1. If using active yeast, in a medium sized bowl spoon in the sugar and yeast.
2. Whisk the warm water and egg in a small bowl along with the activated yeast and whisk till slightly frothy. Now whisk in 5 tablespoons of the melted butter. Let the mixture stand for about 15 minutes till all bubbling and frothy. (If your yeast doesnt froth, it may mean that its no longer active and you need to get fresh yeast.
3. Put the flour and salt into a large bowl with one (1) tablespoon of oregano and one and a half (1.5) teaspoons of dried basil. Pour the butter and yeast mixtures over top.
4. Stir the mixture till it forms a sticky dough and knead for just about a minute. This dough needs to be sticky and not hold its shape too well .. much wetter than a regular chapati dough. It is however, not so wet that it will flow in your bowl like a batter. A djust by adding extra spoonfuls of flour/water to get the right consistency. Cover the bowl with a damp cloth or cling film and put it in a warm spot to rise for about an hour and a half.
5. Dice the bacon into chunks, put into a skillet and fry till cooked through/well browned.

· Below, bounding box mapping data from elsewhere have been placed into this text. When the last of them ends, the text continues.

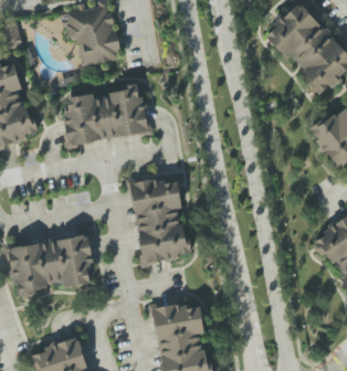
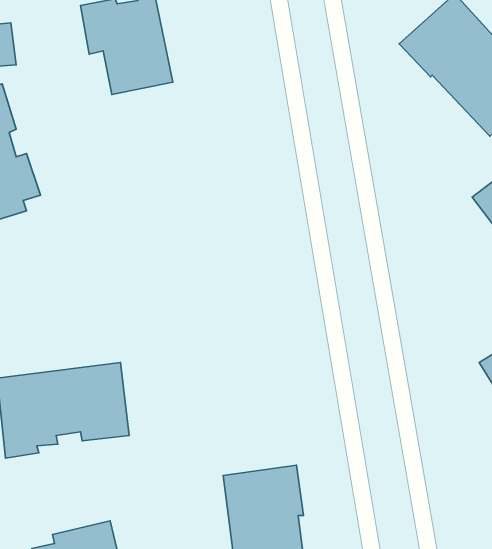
building: [61,84,149,145] -> none
building: [130,177,189,264] -> none

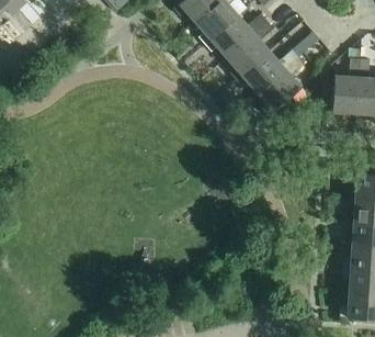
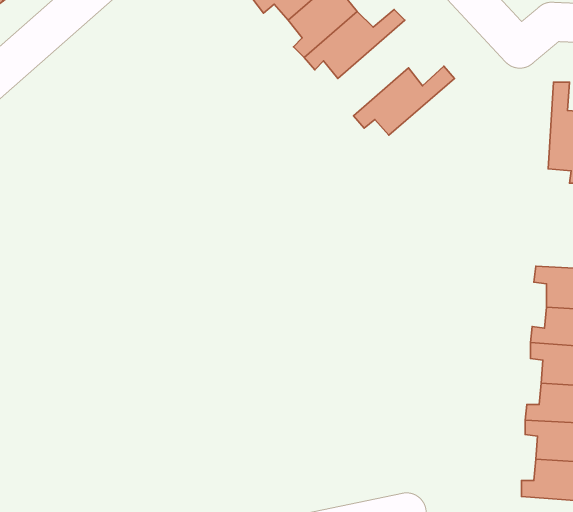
building: [226,21,273,80] -> none
building: [331,48,361,120] -> none
building: [258,57,308,116] -> none

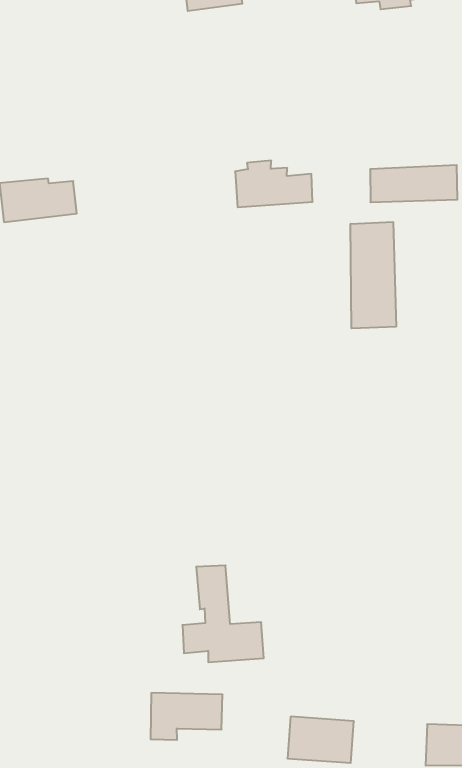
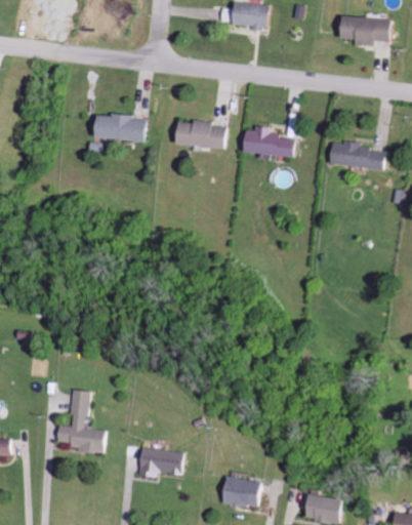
building: none -> [176,120,226,150]
building: [351,222,396,328] -> none
building: [182,565,264,662] -> [54,390,106,453]

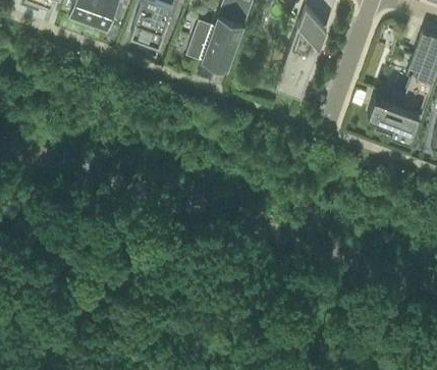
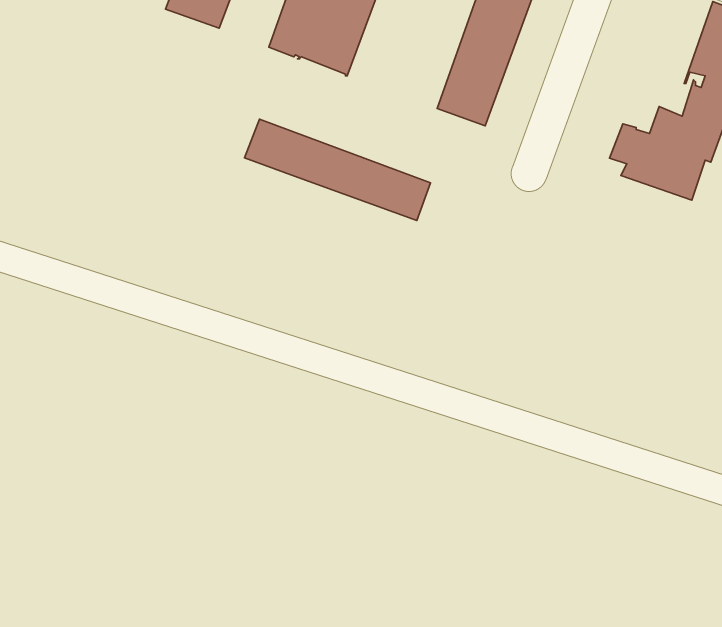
building: none -> [245,119,431,220]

You do not need to add oil here since the bacon will render plenty of fat. Strain the bacon fat into one shallow bowl and reserve the pieces in another shallow bowl.
6. Add the remaining melted butter to the bacon fat.
7. Add chopped olives, sundried tomatoes, parsley and peppers to the bacon pieces and toss to combine.
8. In a third bowl/half plate, combine cheese, chili powder/paprika, garlic, remaining one (1) tablespoon of oregano and one (1) teaspoon of basil. Stir together.
9. When the dough has doubled in size it is ready to use. Turn the dough out onto a lightly floured work surface and divide into 30 to 36 pieces. Make sure that you match the number of pieces of dough to the number of pieces of cheese.
10. Pat each piece of dough into a flattish round shape the way you would in order to fill a parantha. Tuck one piece of cheese into the center of each one and pinch the dough around it to make a seal. Roll the ball between your palms a few times to make your stuffed dough into a round little ball. Shape all other pieces of dough and cheese similarly.
11. Sprinkle one quarter (1/4) of the bacon and olive mixture into the bottom of a large, ungreased bundt pan. Take a dough ball, roll it in the butter to get it well coated, next roll in the spiced cheese mixture. Put the coated ball over the olive mixture and repeat with other such balls (leaving a gap of about t 1/4″ between them) till teh bottom of the mould is just covered.
12. Sprinkle half of the remaining bacon and olive mixture over this layer. Make another layer of dough balls and repeat the process till the dough is used up. Your mould should be full at this point and you would have ended up with the following sequence
- bacon/tomato/olives/green onion
- first layer dough balls
- bacon/tomato/olives/green onion
- second layer dough balls
- bacon/tomato/olives/green onion
- third layer dough balls
13. Sprinkle remaining olive and cheese mixtures and drizzle any remaining butter mixture on top.
14. Cover loosely with a damp towel or cling film and let the bread sit till about doubled in size. (about 1 hour)
15. While the bread is rising, preheat your oven to 175 C.
16. Once doubled, bake for approximately 35-40 minutes, or until the top is browned and firm. If the bread is browning too quickly, loosely tent the pan with foil and allow it to continue cooking. Once done, remove from oven and serve immediately.
This bread is fabulous when warm but stays surprisingly soft till the next days. But you may never be able to test out that theory.